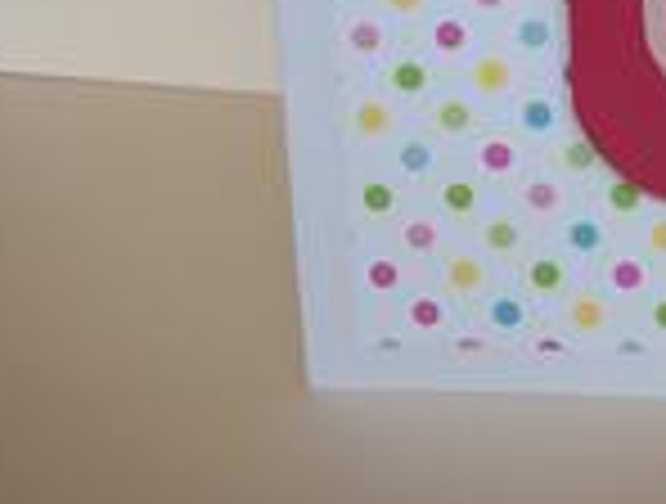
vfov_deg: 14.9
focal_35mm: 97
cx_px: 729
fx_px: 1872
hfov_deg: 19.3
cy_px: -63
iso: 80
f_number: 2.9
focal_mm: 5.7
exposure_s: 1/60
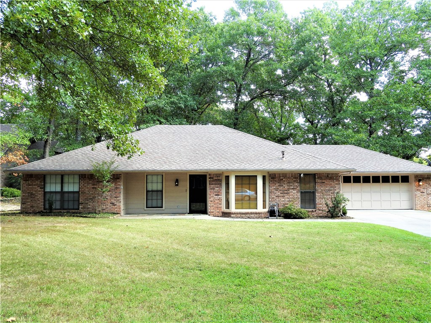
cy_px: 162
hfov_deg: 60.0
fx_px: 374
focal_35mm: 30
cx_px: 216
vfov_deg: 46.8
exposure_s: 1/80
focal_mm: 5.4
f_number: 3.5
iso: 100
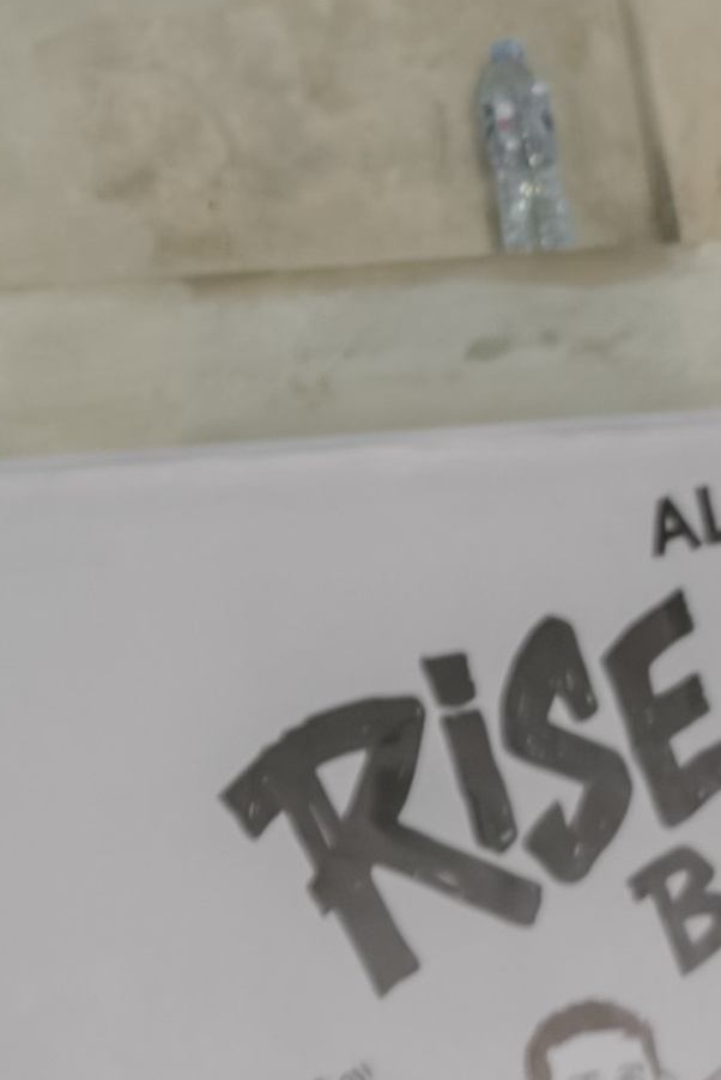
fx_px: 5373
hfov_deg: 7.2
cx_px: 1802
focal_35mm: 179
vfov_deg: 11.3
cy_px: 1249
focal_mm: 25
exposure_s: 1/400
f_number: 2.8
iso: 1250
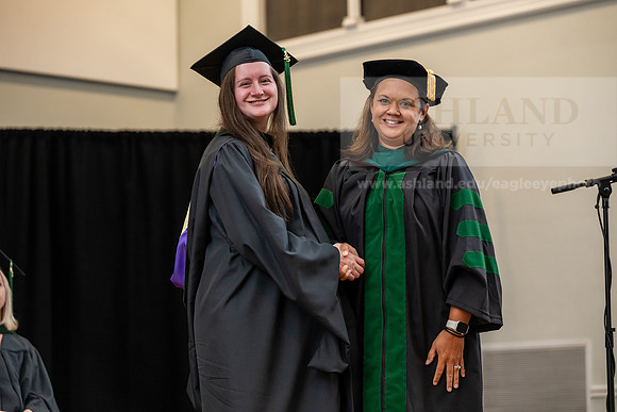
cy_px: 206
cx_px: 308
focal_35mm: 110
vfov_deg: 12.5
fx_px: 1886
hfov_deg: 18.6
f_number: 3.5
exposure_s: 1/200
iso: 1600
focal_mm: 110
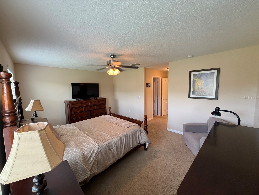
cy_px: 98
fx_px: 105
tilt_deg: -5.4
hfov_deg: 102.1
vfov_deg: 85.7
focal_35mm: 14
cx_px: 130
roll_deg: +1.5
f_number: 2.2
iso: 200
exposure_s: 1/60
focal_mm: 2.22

========

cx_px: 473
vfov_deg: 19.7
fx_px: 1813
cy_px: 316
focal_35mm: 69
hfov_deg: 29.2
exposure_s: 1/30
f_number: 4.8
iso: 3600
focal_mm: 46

========

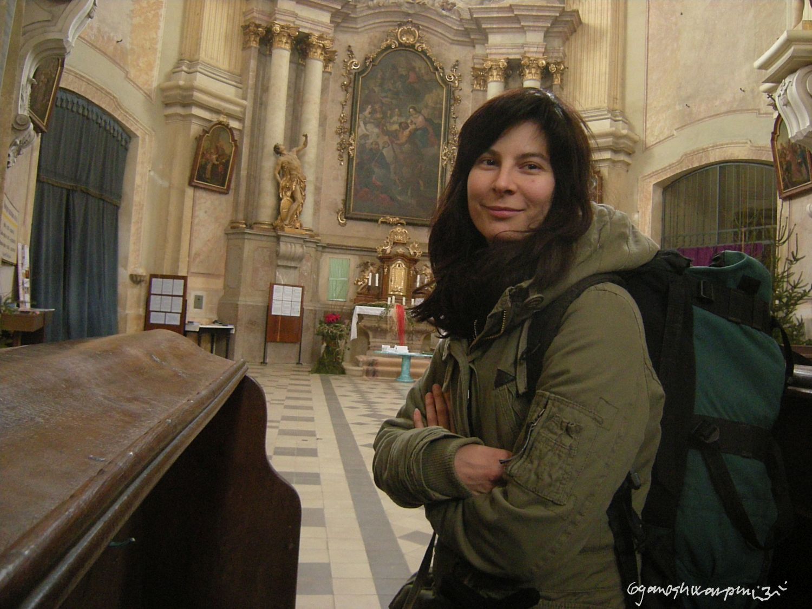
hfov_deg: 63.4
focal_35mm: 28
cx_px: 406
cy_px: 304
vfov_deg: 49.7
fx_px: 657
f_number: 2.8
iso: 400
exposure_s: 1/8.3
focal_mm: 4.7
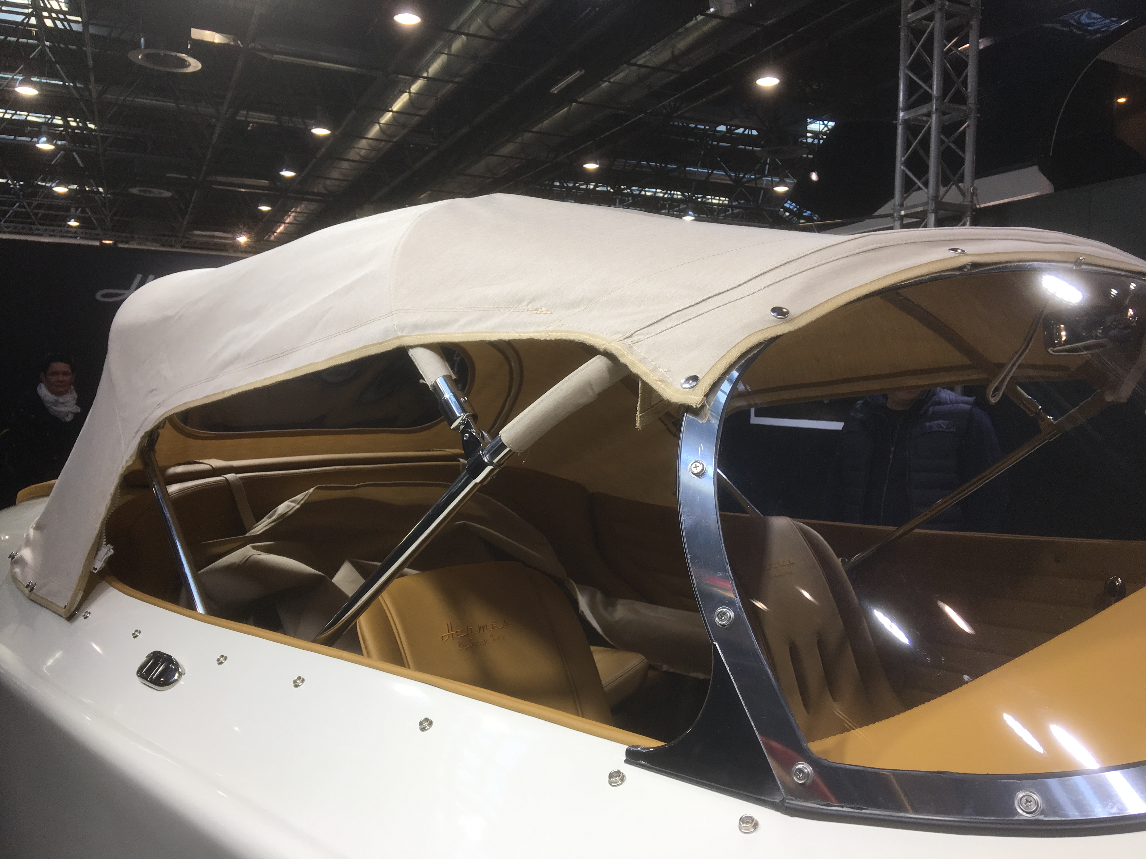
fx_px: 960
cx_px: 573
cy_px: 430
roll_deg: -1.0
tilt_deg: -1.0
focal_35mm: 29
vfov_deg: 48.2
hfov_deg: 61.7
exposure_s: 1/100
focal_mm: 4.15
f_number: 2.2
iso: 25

========

#### What is required
In the listing above, find the line holding "vfov_deg: 14.9" and the line holding "focal_mm: 2.22". Reproduce those two lines and all between them exactly, leaving out pictures.

#### Written solution
vfov_deg: 14.9
focal_35mm: 97
cx_px: 729
fx_px: 1872
hfov_deg: 19.3
cy_px: -63
iso: 80
f_number: 2.9
focal_mm: 5.7
exposure_s: 1/60
cy_px: 162
hfov_deg: 60.0
fx_px: 374
focal_35mm: 30
cx_px: 216
vfov_deg: 46.8
exposure_s: 1/80
focal_mm: 5.4
f_number: 3.5
iso: 100
fx_px: 5373
hfov_deg: 7.2
cx_px: 1802
focal_35mm: 179
vfov_deg: 11.3
cy_px: 1249
focal_mm: 25
exposure_s: 1/400
f_number: 2.8
iso: 1250
cy_px: 206
cx_px: 308
focal_35mm: 110
vfov_deg: 12.5
fx_px: 1886
hfov_deg: 18.6
f_number: 3.5
exposure_s: 1/200
iso: 1600
focal_mm: 110
cy_px: 98
fx_px: 105
tilt_deg: -5.4
hfov_deg: 102.1
vfov_deg: 85.7
focal_35mm: 14
cx_px: 130
roll_deg: +1.5
f_number: 2.2
iso: 200
exposure_s: 1/60
focal_mm: 2.22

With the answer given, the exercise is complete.